▸ Data for processing:
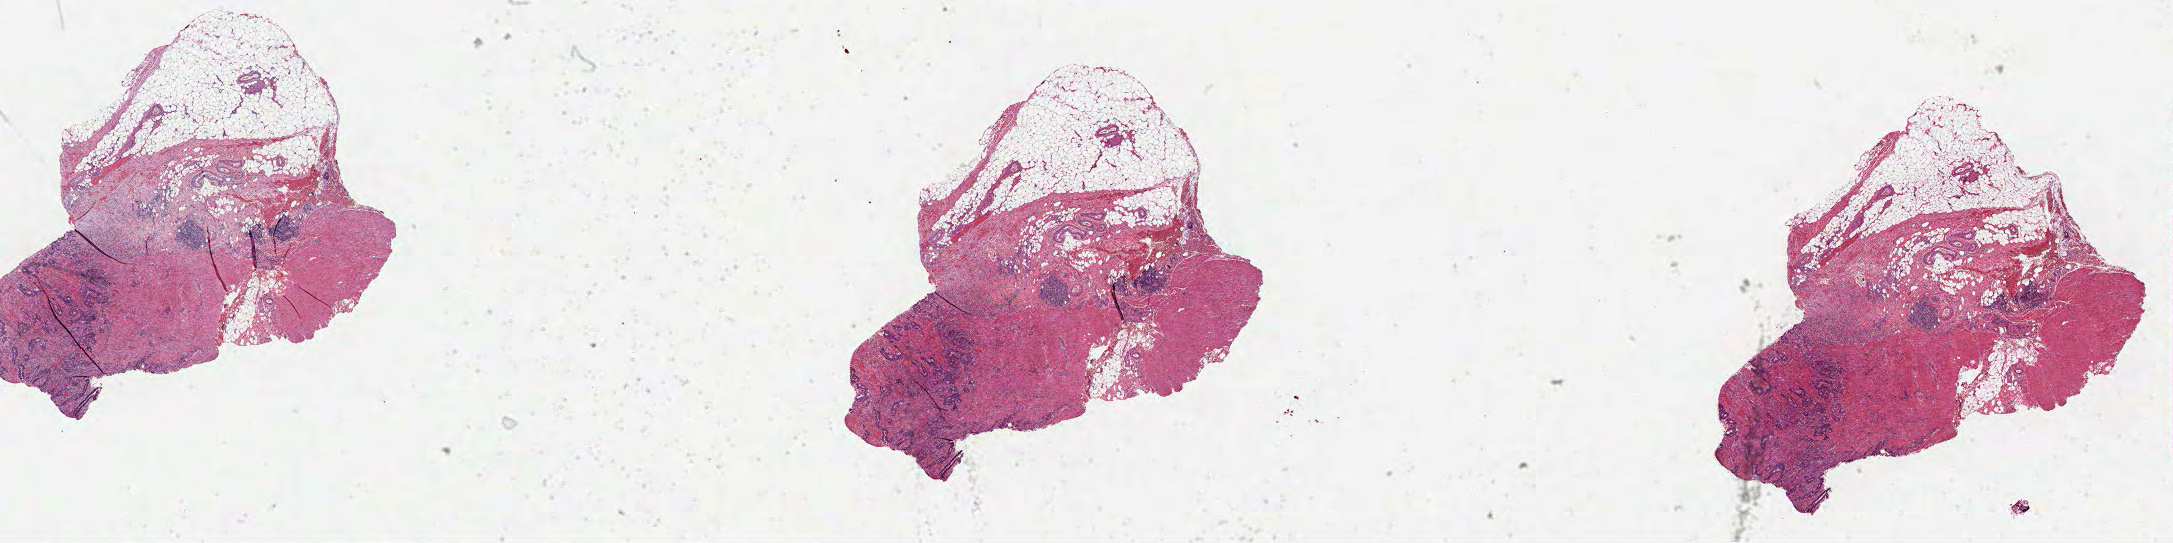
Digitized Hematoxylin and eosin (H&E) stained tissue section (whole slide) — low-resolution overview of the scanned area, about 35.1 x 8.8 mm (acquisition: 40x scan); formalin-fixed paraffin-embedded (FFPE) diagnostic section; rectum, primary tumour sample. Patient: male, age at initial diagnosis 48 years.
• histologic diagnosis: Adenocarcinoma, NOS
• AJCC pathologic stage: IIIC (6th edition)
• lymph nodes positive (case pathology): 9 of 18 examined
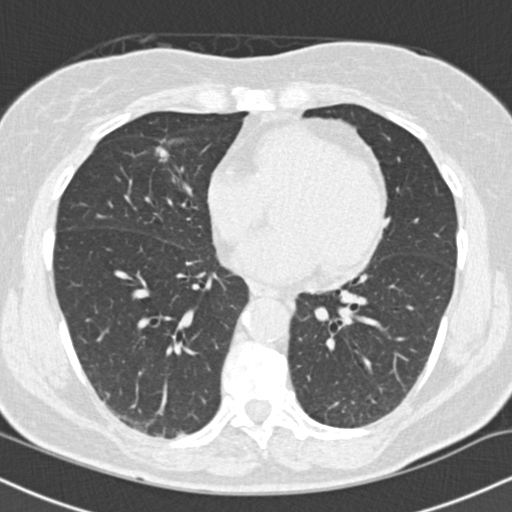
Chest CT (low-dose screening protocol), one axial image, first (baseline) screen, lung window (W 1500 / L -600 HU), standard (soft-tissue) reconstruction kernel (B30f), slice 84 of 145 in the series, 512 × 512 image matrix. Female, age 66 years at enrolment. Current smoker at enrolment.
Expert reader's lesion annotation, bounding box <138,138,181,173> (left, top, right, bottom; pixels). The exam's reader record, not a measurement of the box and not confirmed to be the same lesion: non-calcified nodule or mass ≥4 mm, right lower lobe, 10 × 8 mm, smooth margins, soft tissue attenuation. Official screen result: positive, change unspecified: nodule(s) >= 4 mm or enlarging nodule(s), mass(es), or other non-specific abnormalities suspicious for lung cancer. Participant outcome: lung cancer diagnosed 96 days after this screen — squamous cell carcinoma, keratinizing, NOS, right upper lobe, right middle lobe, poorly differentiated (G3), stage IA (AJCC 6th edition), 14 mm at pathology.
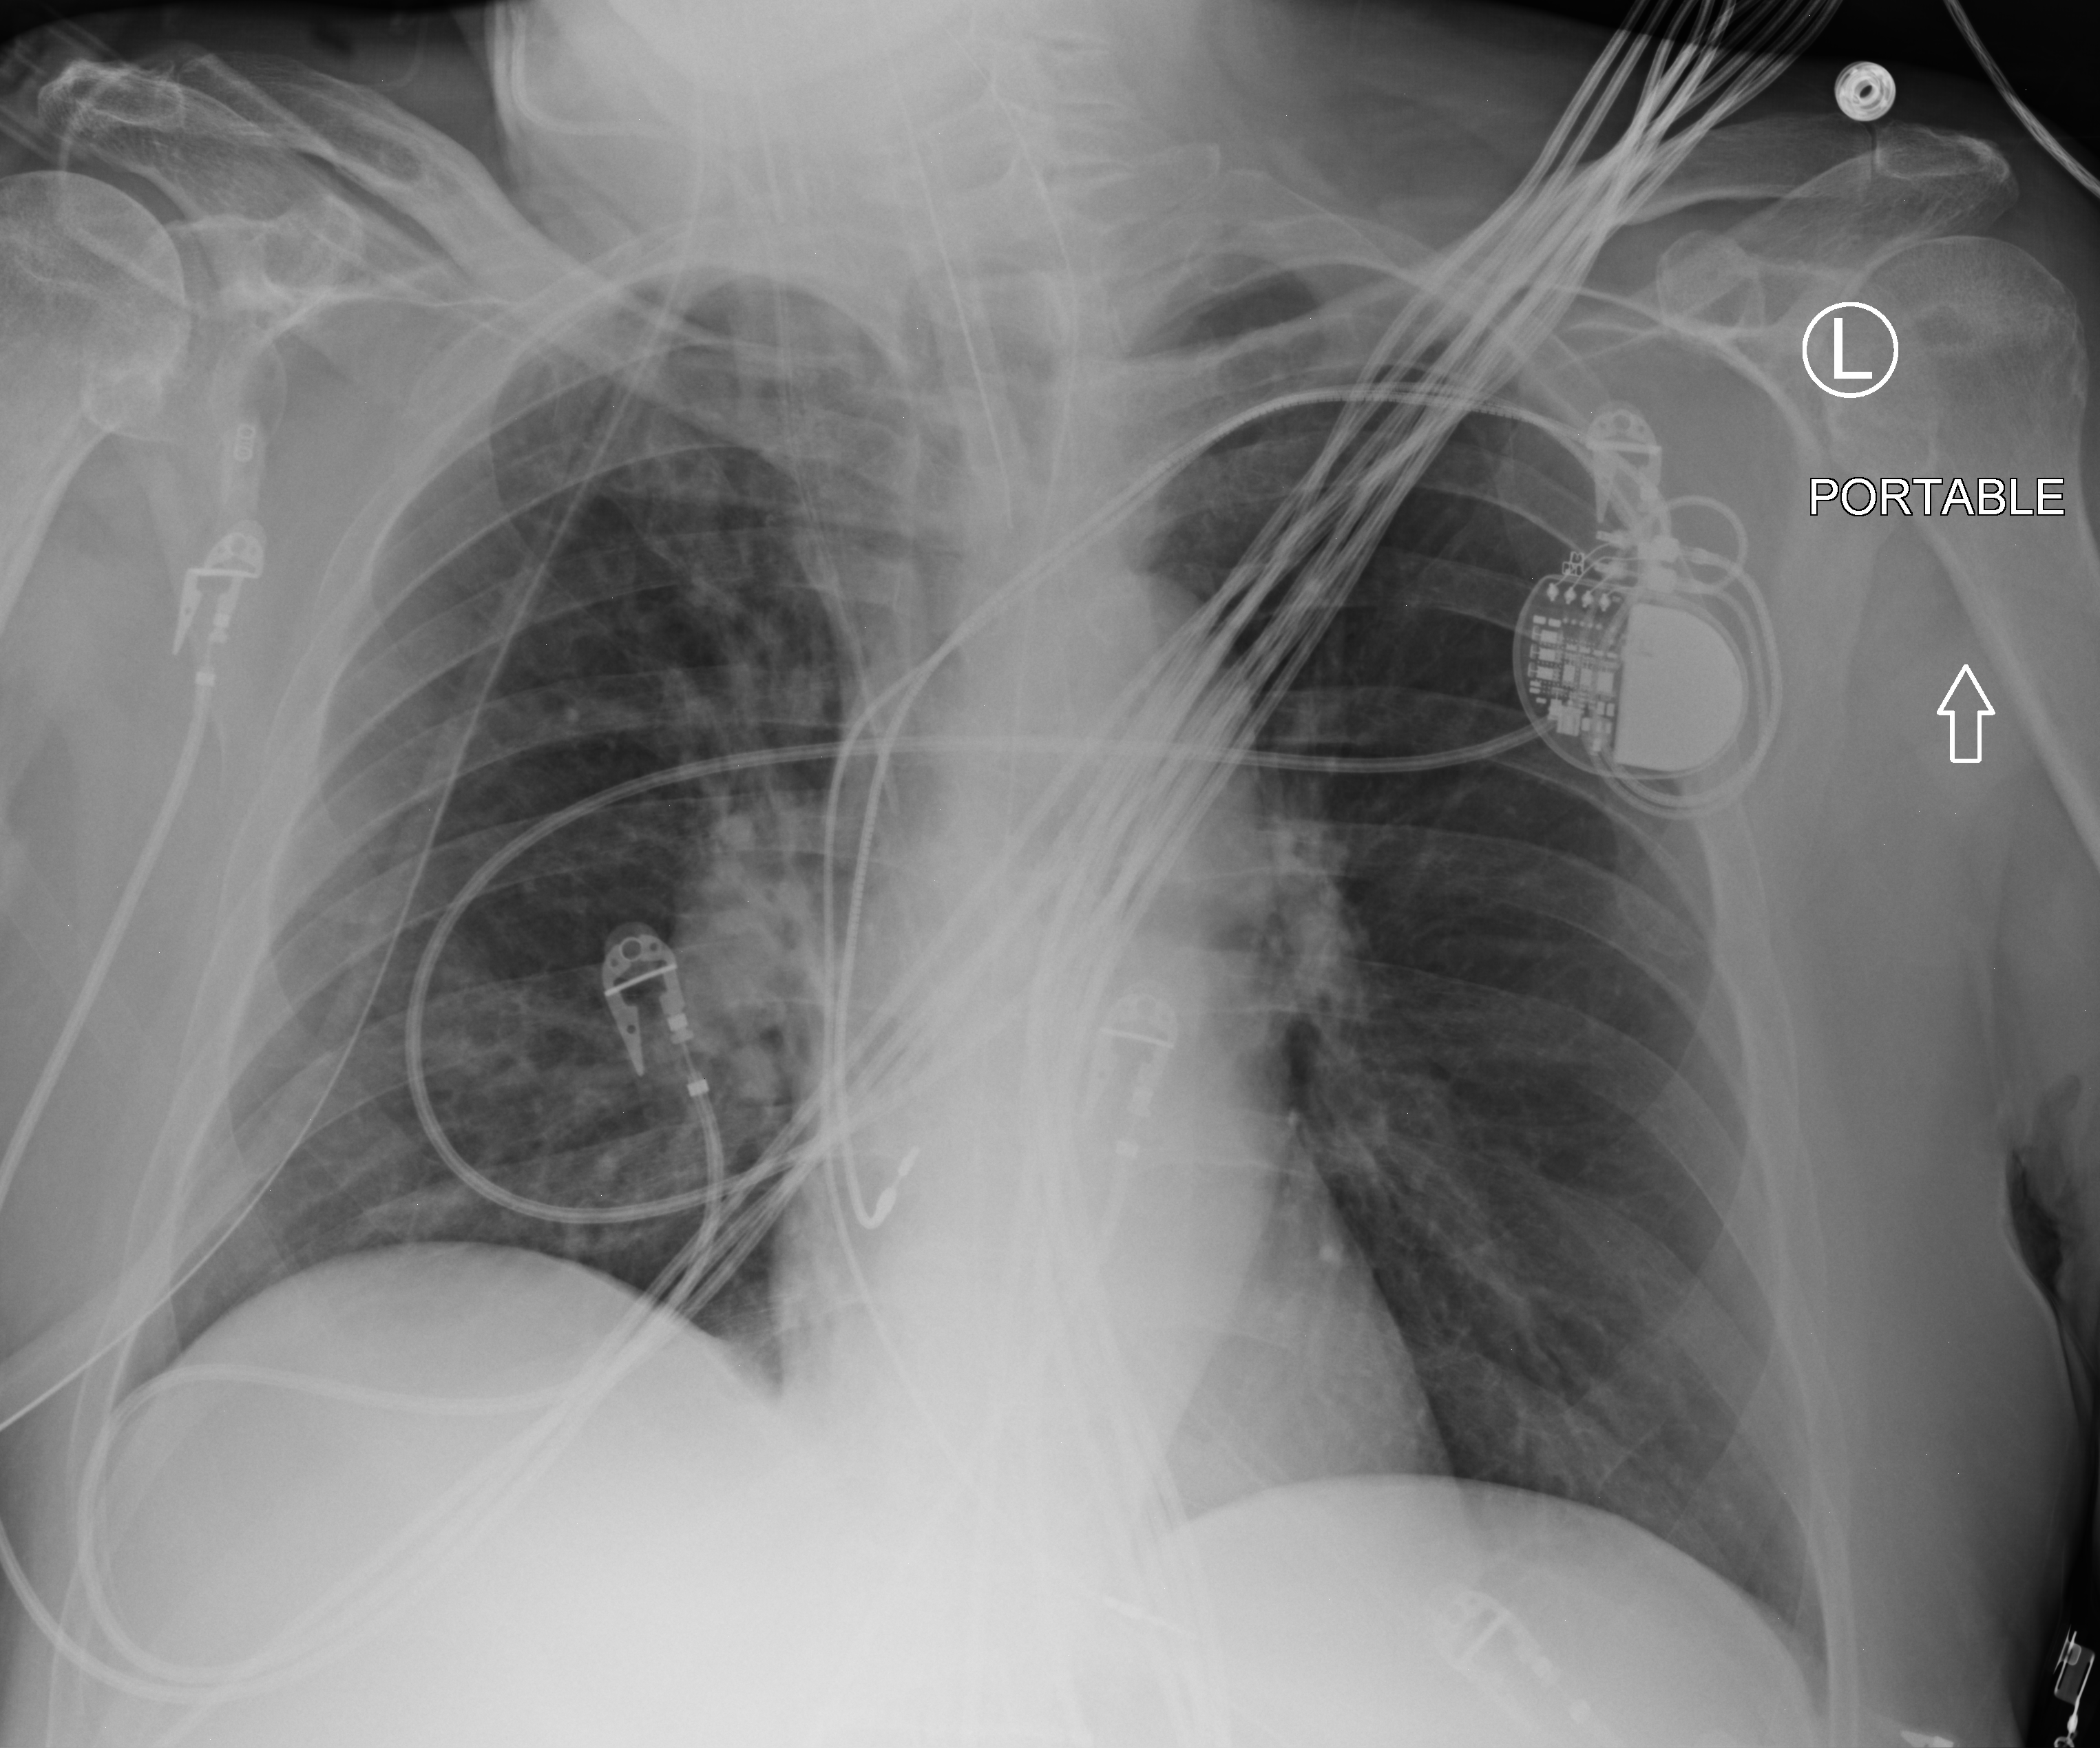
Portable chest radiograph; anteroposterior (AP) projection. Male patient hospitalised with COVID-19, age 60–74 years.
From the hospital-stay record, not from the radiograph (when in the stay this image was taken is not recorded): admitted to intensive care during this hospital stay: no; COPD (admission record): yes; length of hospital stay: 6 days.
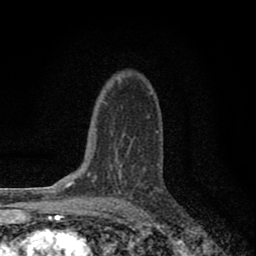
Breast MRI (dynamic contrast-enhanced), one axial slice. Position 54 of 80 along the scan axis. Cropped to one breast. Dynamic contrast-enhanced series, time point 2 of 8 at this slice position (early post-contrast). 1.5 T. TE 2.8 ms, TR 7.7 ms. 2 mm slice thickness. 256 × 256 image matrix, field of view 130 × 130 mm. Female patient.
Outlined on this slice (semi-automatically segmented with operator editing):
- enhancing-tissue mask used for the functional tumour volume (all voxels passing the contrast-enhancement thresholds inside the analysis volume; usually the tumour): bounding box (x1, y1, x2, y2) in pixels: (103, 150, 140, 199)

▸ Aim of the task: Of the lines above, retype only those from the line containing "IIIC (6th edition)" through the line containing "of 18 examined", including both, exactly.

▸ Task output:
• AJCC pathologic stage: IIIC (6th edition)
• lymph nodes positive (case pathology): 9 of 18 examined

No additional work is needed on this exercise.